**WHAT YOU NEED TO DO:**
Write out all the entries word for word, but skip any images.

**DATASET CONTENT:**
━━━━━━━━━━━━━━━━
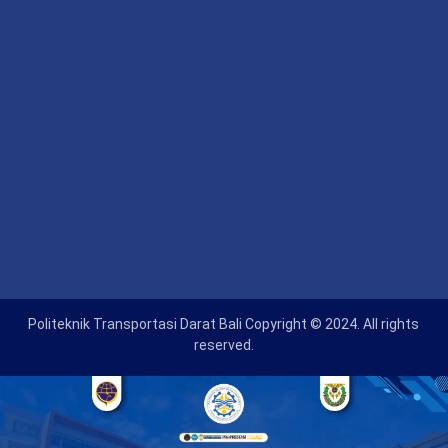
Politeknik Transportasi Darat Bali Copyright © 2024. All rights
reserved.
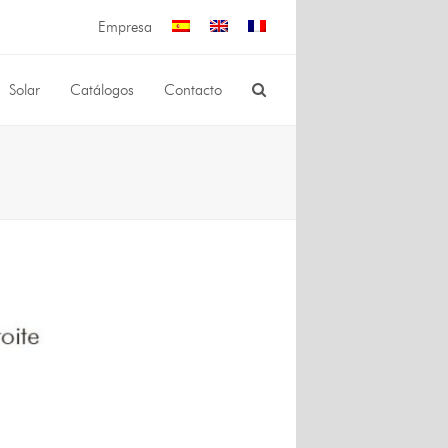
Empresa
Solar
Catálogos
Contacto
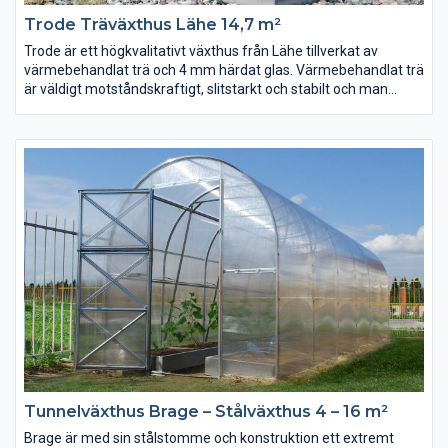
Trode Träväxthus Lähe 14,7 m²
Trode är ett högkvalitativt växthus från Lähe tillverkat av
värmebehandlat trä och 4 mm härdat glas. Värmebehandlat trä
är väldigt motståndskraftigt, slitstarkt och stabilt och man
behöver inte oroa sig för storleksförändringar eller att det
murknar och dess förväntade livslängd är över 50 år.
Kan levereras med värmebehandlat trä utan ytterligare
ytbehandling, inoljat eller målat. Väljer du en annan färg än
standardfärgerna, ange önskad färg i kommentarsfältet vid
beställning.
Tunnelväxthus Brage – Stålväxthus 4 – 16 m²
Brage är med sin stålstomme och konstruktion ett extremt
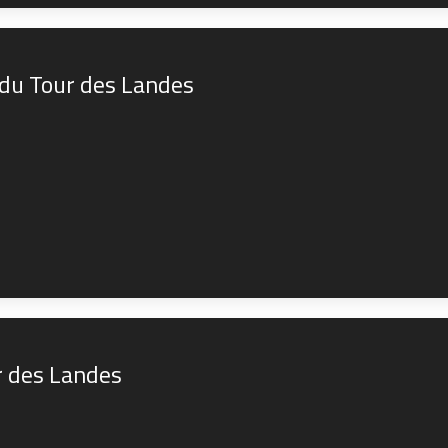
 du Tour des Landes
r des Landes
━━━━━━━━━━━━━━━━
**RESPONSE BOX:**
Politeknik Transportasi Darat Bali Copyright © 2024. All rights
reserved.
Empresa
Solar
Catálogos
Contacto
Trode Träväxthus Lähe 14,7 m²
Trode är ett högkvalitativt växthus från Lähe tillverkat av
värmebehandlat trä och 4 mm härdat glas. Värmebehandlat trä
är väldigt motståndskraftigt, slitstarkt och stabilt och man
behöver inte oroa sig för storleksförändringar eller att det
murknar och dess förväntade livslängd är över 50 år.
Kan levereras med värmebehandlat trä utan ytterligare
ytbehandling, inoljat eller målat. Väljer du en annan färg än
standardfärgerna, ange önskad färg i kommentarsfältet vid
beställning.
Tunnelväxthus Brage – Stålväxthus 4 – 16 m²
Brage är med sin stålstomme och konstruktion ett extremt
 du Tour des Landes
r des Landes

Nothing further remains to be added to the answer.